Le 1er Mai : une journée revendicative au fil des siècles
Le 20 juillet 1889, la IIe Internationale socialiste décide de faire de chaque 1er mai une journée de grève et de manifestation avec pour objectif la réduction de la journée de travail à huit heures. La revendication étant satisfaite lors de l'entre-deux-guerres dans la plupart des pays européens industrialisés, cette journée devient au XXe siècle une journée de lutte et de célébration des combats des salariés et du mouvement ouvrier.

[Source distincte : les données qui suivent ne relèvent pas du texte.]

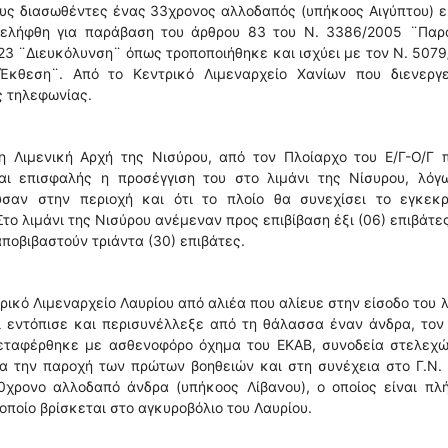
ους διασωθέντες ένας 33χρονος αλλοδαπός (υπήκοος Αιγύπτου) 
υνελήφθη για παράβαση του άρθρου 83 του Ν. 3386/2005 ¨Παρ
/23 ¨Διευκόλυνση¨ όπως τροποποιήθηκε και ισχύει με τον Ν. 507
κθεση¨. Από το Κεντρικό Λιμεναρχείο Χανίων που διενεργε
ς τηλεφωνίας.
 Λιμενική Αρχή της Νισύρου, από τον Πλοίαρχο του Ε/Γ-Ο/Γ π
ι επισφαλής η προσέγγιση του στο λιμάνι της Νίσυρου, λόγ
σαν στην περιοχή και ότι το πλοίο θα συνεχίσει το εγκεκρ
 Στο λιμάνι της Νισύρου ανέμεναν προς επιβίβαση έξι (06) επιβάτε
οβιβαστούν τριάντα (30) επιβάτες.
ικό Λιμεναρχείο Λαυρίου από αλιέα που αλίευε στην είσοδο του 
ι εντόπισε και περισυνέλλεξε από τη θάλασσα έναν άνδρα, τον
μεταφέρθηκε με ασθενοφόρο όχημα του ΕΚΑΒ, συνοδεία στελεχώ
ια την παροχή των πρώτων βοηθειών και στη συνέχεια στο Γ.Ν.
20χρονο αλλοδαπό άνδρα (υπήκοος Λίβανου), ο οποίος είναι πλ
 οποίο βρίσκεται στο αγκυροβόλιο του Λαυρίου.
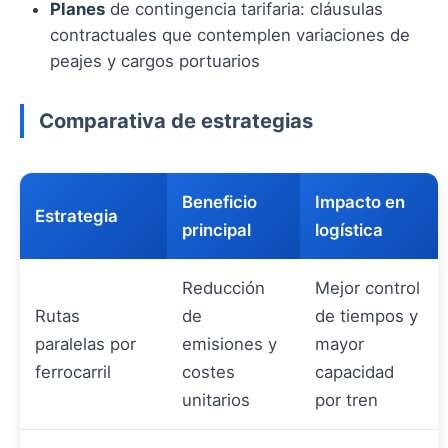
Planes
de contingencia tarifaria: cláusulas
contractuales que contemplen variaciones de
peajes y cargos portuarios
Comparativa de estrategias
Beneficio
Impacto en
Estrategia
principal
logística
Reducción
Mejor control
Rutas
de
de tiempos y
paralelas por
emisiones y
mayor
ferrocarril
costes
capacidad
unitarios
por tren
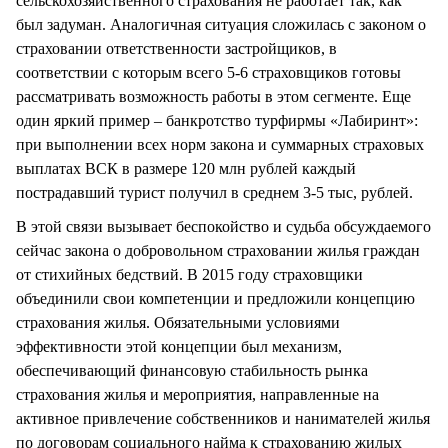
сельскохозяйственного страхования не работает так, как
был задуман. Аналогичная ситуация сложилась с законом о
страховании ответственности застройщиков, в
соответствии с которым всего 5-6 страховщиков готовы
рассматривать возможность работы в этом сегменте. Еще
один яркий пример – банкротство турфирмы «Лабиринт»:
при выполнении всех норм закона и суммарных страховых
выплатах ВСК в размере 120 млн рублей каждый
пострадавший турист получил в среднем 3-5 тыс, рублей.
В этой связи вызывает беспокойство и судьба обсуждаемого
сейчас закона о добровольном страховании жилья граждан
от стихийных бедствий. В 2015 году страховщики
объединили свои компетенции и предложили концепцию
страхования жилья. Обязательными условиями
эффективности этой концепции был механизм,
обеспечивающий финансовую стабильность рынка
страхования жилья и мероприятия, направленные на
активное привлечение собственников и нанимателей жилья
по договорам социального найма к страхованию жилых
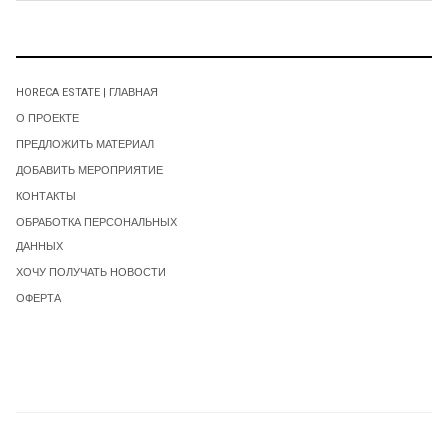
HORECA ESTATE | ГЛАВНАЯ
О ПРОЕКТЕ
ПРЕДЛОЖИТЬ МАТЕРИАЛ
ДОБАВИТЬ МЕРОПРИЯТИЕ
КОНТАКТЫ
ОБРАБОТКА ПЕРСОНАЛЬНЫХ
ДАННЫХ
ХОЧУ ПОЛУЧАТЬ НОВОСТИ
ОФЕРТА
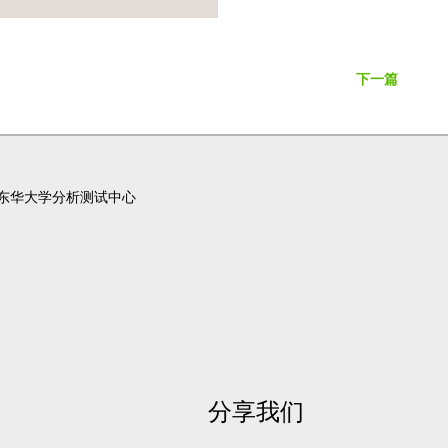
下一篇
东华大学分析测试中心
分享我们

En France, dès 1890, les manifestants du 1er Mai ont pris l'habitude de défiler en portant à la boutonnière un triangle rouge. Celui-ci est quelques années plus tard remplacé par la fleur d'églantine, reprenant peut-être les coutumes de l'arbre de mai.
En 1907, à Paris, le muguet remplace l'églantine, renouant avec une ancienne coutume remontant à la Renaissance à l'époque de Charles IX, qui consistait à offrir le muguet de mai. La fleur aux clochettes blanches est alors portée à la boutonnière avec un ruban rouge. À partir de ce début de XXe siècle, il devient donc habituel, à l'occasion du 1er Mai, d'offrir ce brin de muguet.
Aujourd'hui, une tolérance de l'administration fiscale dans certaines communes permet aux particuliers et aux organisations de travailleurs de vendre des brins de muguet sans formalités ni taxes sur la voie publique en respectant toutefois les autres obligations légales (il s'agit par exemple de muguet du jardin ou des bois et non pas de muguet acheté, sinon ce serait de la revente).
Le 1er Mai, avant d'être la journée des travailleurs, était célébré en Europe par les coutumes de l'arbre de mai. Il en subsiste quelque chose dans certains des premiers défilés.
Le 23 avril 1919, le Sénat ratifie la journée de huit heures et fait du 1er mai suivant une journée chômée, sans en faire une fête officielle.
Le 24 avril 1941, le maréchal Pétain instaure officiellement par la loi Belin le 1er mai comme " la fête du Travail et de la Concorde sociale ", appliquant ainsi la devise " Travail, Famille, Patrie " : par son refus affiché à la fois du capitalisme et du socialisme, le régime pétainiste recherche une troisième voie fondée sur le corporatisme, débaptisant " la fête des travailleurs " qui faisait trop référence à la lutte des classes. À l'initiative de René Belin, ancien dirigeant de l'aile anticommuniste de la CGT devenu secrétaire d'État au travail dans le gouvernement de François Darlan, le jour devient férié, chômé et payé. L'églantine rouge, associée à la gauche, est remplacée par le muguet. Cette fête disparaît à la Libération.
La loi no 46-828 du 26 avril 1946 fait du 1er Mai 1946 un jour chômé et payé. En avril 1947, sur proposition du député socialiste Daniel Mayer et avec le soutien du ministre communiste du Travail Ambroise Croizat, le 1er Mai est réinstitué jour chômé et payé dans le code du travail, sans être une fête nationale. Enfin, la loi no 48-746 du 29 avril 1948 fait du 1er Mai un jour férié et chômé mais payé.
Alors que cette fête disparaît dans les années 1950 et 1960, les défilés étant interdits lors des guerres d'Indochine et d'Algérie, il faut attendre le 1er mai 1968 pour que la CGT organise, pour la première fois depuis 1954, une grande manifestation dans les rues de Paris, choisissant de défiler avec le Parti communiste. Le défilé réunit des dizaines de milliers de manifestants.
Des manifestations syndicales, voire intersyndicales ou unitaires (selon les années, les revendications et les mouvements sociaux en cours), ont lieu dans les grandes villes de France le 1er Mai, les plus importantes d'entre elles se déroulant traditionnellement lieu à Paris.